Les perdants dans ce tournant historique seront comme toujours les pays arabes qui n’ont pas vu venir les changements sur l’échiquier de la géopolitique, puis les Kurdes qui vont voir leur marge de manœuvre se réduire comme peau de chagrin (5) avec le renforcement de l’axe Iran-Syrie-Irak (6). Quant aux Palestiniens, leur avenir dépendrait du rapprochement des pays arabes avec Israël. Mais accepteraient-ils -je parle des Palestiniens- les quelques miettes que daignerait leur jeter l’Etat hébreu? Auraient-ils d’autres choix avec le schisme où ils vivent depuis des décennies ? Hamas dans tout cela ? L’Iran, toujours lui, et pour redorer son blason sur la scène internationale, commence à se désolidariser et à s’éloigner de cette secte de plus en plus encombrante. S’il y a au moins un point commun qui puisse expliquer ce rapprochement contre-nature entre le grand Satan d’hier et le pays des Mollahs, c’est qu’ils ont, tous les deux, une facilité incomparable à se délester de leurs pions dans la région. 

(1) Parce que à majorité Ibadite, une des branches du chiisme.
(2) Au Koweït, la moitié de la population est chiite, au Bahreïn, les deux tiers. 
(3) Puissance militaire sunnite, le seul contrepoids aux cent millions d’Iraniens.
(4) Une guéguerre se profile déjà à l’horizon concernant la plus grosse part de la tarte iranienne puisque 
cet accord permettra à l’Iran de récupérer plus de 140 milliards de dollars de ses avoirs bloqués dans les banques européennes. 
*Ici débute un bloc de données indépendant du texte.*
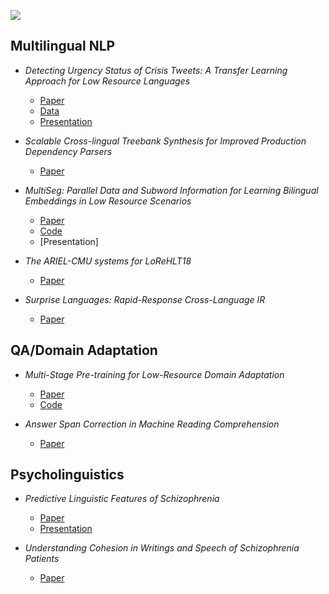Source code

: ![](https://github.com/niless/niless.github.io/blob/main/images/IMG_5215.png)

## Multilingual NLP

* *Detecting Urgency Status of Crisis Tweets: A Transfer Learning Approach for Low Resource Languages*

    * [Paper](https://www.aclweb.org/anthology/2020.coling-main.414/)
    * [Data](https://github.com/niless/urgency)
    * [Presentation](https://www.slideshare.net/efsunselin/detecting-urgency-status-of-crisis-tweets-a-transfer-learning-approach-for-low-resource-languages)

* *Scalable Cross-lingual Treebank Synthesis for Improved Production Dependency Parsers*
    * [Paper](https://www.aclweb.org/anthology/2020.coling-industry.16/)

* *MultiSeg: Parallel Data and Subword Information for Learning Bilingual Embeddings in Low Resource Scenarios*
    * [Paper](https://www.aclweb.org/anthology/2020.sltu-1.13/)
    * [Code](https://github.com/vishalanand/MultiSeg)
    * [Presentation]

* *The ARIEL-CMU systems for LoReHLT18*
    * [Paper](https://arxiv.org/abs/1902.08899)

* *Surprise Languages: Rapid-Response Cross-Language IR*
    * [Paper](https://terpconnect.umd.edu/~oard/pdf/evia19.pdf)

## QA/Domain Adaptation
* *Multi-Stage Pre-training for Low-Resource Domain Adaptation*
    * [Paper](https://www.aclweb.org/anthology/2020.emnlp-main.440/)
    * [Code](https://github.com/IBM/techqa/tree/master/synthetic)

* *Answer Span Correction in Machine Reading Comprehension*
    * [Paper](https://www.aclweb.org/anthology/2020.findings-emnlp.226.pdf)

## Psycholinguistics

* *Predictive Linguistic Features of Schizophrenia*
    * [Paper](https://www.aclweb.org/anthology/S17-1028/)
    * [Presentation](https://www.slideshare.net/efsunselin/predictive-linguistic-features-of-schizophrenia)

* *Understanding Cohesion in Writings and Speech of Schizophrenia Patients*
    * [Paper](https://ieeexplore.ieee.org/document/8999111)
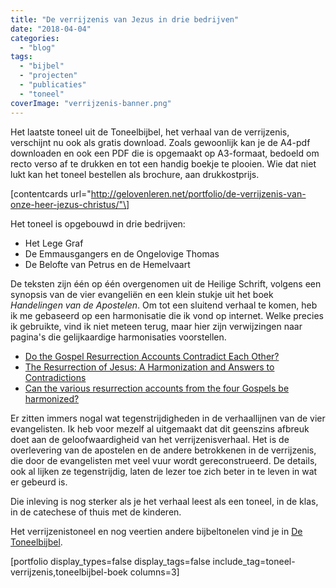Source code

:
 ```yaml
---
title: "De verrijzenis van Jezus in drie bedrijven"
date: "2018-04-04"
categories: 
  - "blog"
tags: 
  - "bijbel"
  - "projecten"
  - "publicaties"
  - "toneel"
coverImage: "verrijzenis-banner.png"
---
```


Het laatste toneel uit de Toneelbijbel, het verhaal van de verrijzenis, verschijnt nu ook als gratis download. Zoals gewoonlijk kan je de A4-pdf downloaden en ook een PDF die is opgemaakt op A3-formaat, bedoeld om recto verso af te drukken en tot een handig boekje te plooien. Wie dat niet lukt kan het toneel bestellen als brochure, aan drukkostprijs.

\[contentcards url="http://gelovenleren.net/portfolio/de-verrijzenis-van-onze-heer-jezus-christus/"\]

Het toneel is opgebouwd in drie bedrijven:

- Het Lege Graf
- De Emmausgangers en de Ongelovige Thomas
- De Belofte van Petrus en de Hemelvaart

De teksten zijn één op één overgenomen uit de Heilige Schrift, volgens een synopsis van de vier evangeliën en een klein stukje uit het boek _Handelingen van de Apostelen_. Om tot een sluitend verhaal te komen, heb ik me gebaseerd op een harmonisatie die ik vond op internet. Welke precies ik gebruikte, vind ik niet meteen terug, maar hier zijn verwijzingen naar pagina's die gelijkaardige harmonisaties voorstellen.

- [Do the Gospel Resurrection Accounts Contradict Each Other?](https://www.compellingtruth.org/resurrection-accounts.html)
- [The Resurrection of Jesus: A Harmonization and Answers to Contradictions](https://www.rationalchristianity.net/resur_harmony.html)
- [Can the various resurrection accounts from the four Gospels be harmonized?](https://www.gotquestions.org/resurrection-accounts.html)

Er zitten immers nogal wat tegenstrijdigheden in de verhaallijnen van de vier evangelisten. Ik heb voor mezelf al uitgemaakt dat dit geenszins afbreuk doet aan de geloofwaardigheid van het verrijzenisverhaal. Het is de overlevering van de apostelen en de andere betrokkenen in de verrijzenis, die door de evangelisten met veel vuur wordt gereconstrueerd. De details, ook al lijken ze tegenstrijdig, laten de lezer toe zich beter in te leven in wat er gebeurd is.

Die inleving is nog sterker als je het verhaal leest als een toneel, in de klas, in de catechese of thuis met de kinderen.

Het verrijzenistoneel en nog veertien andere bijbeltonelen vind je in [De Toneelbijbel](http://toneelbijbel.gelovenleren.net/).

\[portfolio display\_types=false display\_tags=false include\_tag=toneel-verrijzenis,toneelbijbel-boek columns=3\]
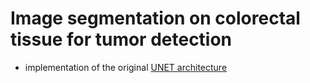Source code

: # Image segmentation on colorectal tissue for tumor detection

* implementation of the original [UNET architecture](https://arxiv.org/pdf/1505.04597.pdf)

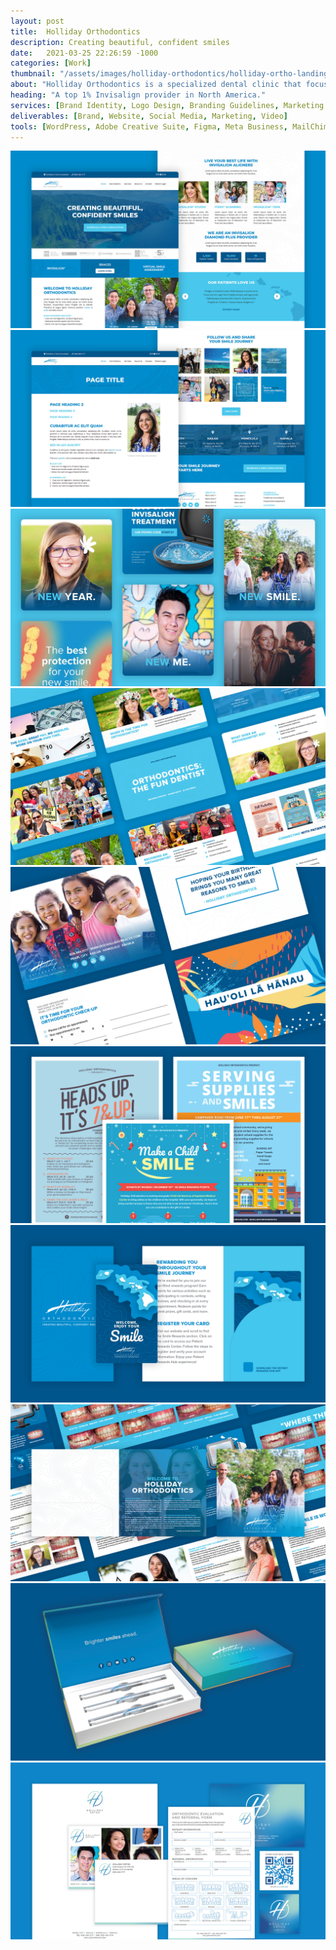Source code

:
 ```yaml
---
layout: post
title:  Holliday Orthodontics
description: Creating beautiful, confident smiles
date:   2021-03-25 22:26:59 -1000
categories: [Work]
thumbnail: "/assets/images/holliday-orthodontics/holliday-ortho-landing-page.jpg"
about: "Holliday Orthodontics is a specialized dental clinic that focuses on providing orthodontic treatment to its patients. The clinic has a unique approach to treatment, tailored to each patient's needs while utilizing the latest technology and techniques to achieve the best possible results. Patients can expect personalized care and attention throughout their treatment journey, focusing on achieving a beautiful, confident smile."
heading: "A top 1% Invisalign provider in North America."
services: [Brand Identity, Logo Design, Branding Guidelines, Marketing Materials, Illustration, Photography, Video, Front-end Development, Back-end Development, Social Media, Email Marketing, Search Enginge Optimization, Search Engine Marketing]
deliverables: [Brand, Website, Social Media, Marketing, Video]
tools: [WordPress, Adobe Creative Suite, Figma, Meta Business, MailChimp, Google Analytics]
---
```

<img alt="Holliday Orthodontics - Landing Page" src="/assets/images/holliday-orthodontics/holliday-ortho-landing-page.jpg">
<img alt="Holliday Orthodontics - About Us Page" src="/assets/images/holliday-orthodontics/holliday-ortho-about-us-page.jpg">
<img alt="Holliday Orthodontics - Social Media" src="/assets/images/holliday-orthodontics/holliday-ortho-social-media.jpg">
<img alt="Holliday Orthodontics - Slide Decks" src="/assets/images/holliday-orthodontics/holliday-ortho-slide-decks.jpg">
<img alt="Holliday Orthodontics - Print" src="/assets/images/holliday-orthodontics/holliday-ortho-print.jpg">
<img alt="Holliday Orthodontics - Print 1" src="/assets/images/holliday-orthodontics/holliday-ortho-print-1.jpg">
<img alt="Holliday Orthodontics - Print 2" src="/assets/images/holliday-orthodontics/holliday-ortho-print-2.jpg">
<img alt="Holliday Orthodontics - Print 3" src="/assets/images/holliday-orthodontics/holliday-ortho-print-3.jpg">
<img alt="Holliday Orthodontics - Print 4" src="/assets/images/holliday-orthodontics/holliday-ortho-print-4.jpg">
<img alt="Holliday Orthodontics - Print 4" src="/assets/images/holliday-orthodontics/holliday-ortho-print-5.jpg">
<script src="https://fast.wistia.com/embed/medias/qgjromyva4.jsonp" async></script>
<script src="https://fast.wistia.com/assets/external/E-v1.js" async></script>
<div class="wistia_responsive_padding" style="padding:56.25% 0 0 0;position:relative;"><div class="wistia_responsive_wrapper" style="height:100%;left:0;position:absolute;top:0;width:100%;"><span class="wistia_embed wistia_async_qgjromyva4 popover=true popoverAnimateThumbnail=true videoFoam=true" style="display:inline-block;height:100%;position:relative;width:100%">&nbsp;</span></div></div>
<script src="https://fast.wistia.com/embed/medias/wymcaodc0j.jsonp" async></script>
<script src="https://fast.wistia.com/assets/external/E-v1.js" async></script>
<div class="wistia_responsive_padding" style="padding:56.25% 0 0 0;position:relative;">
    <div class="wistia_responsive_wrapper" style="height:100%;left:0;position:absolute;top:0;width:100%;">
        <span class="wistia_embed wistia_async_wymcaodc0j popover=true popoverAnimateThumbnail=true videoFoam=true" style="display:inline-block;height:100%;position:relative;width:100%">&nbsp;</span>
    </div>
</div>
(5) Comme toujours, les Américains vont se démettre de leur responsabilité quant aux garanties qu’ils ne cessent de donner à leurs alliés conjoncturels. Realpolitik quand tu me tiens !
(6) Parmi les conséquences inéluctables de cet accord, il ya la réhabilitation du régime baathiste alaouite syrien, seul capable militairement de contenir les hordes de Daech sur le terrain, selon les Américains eux-mêmes.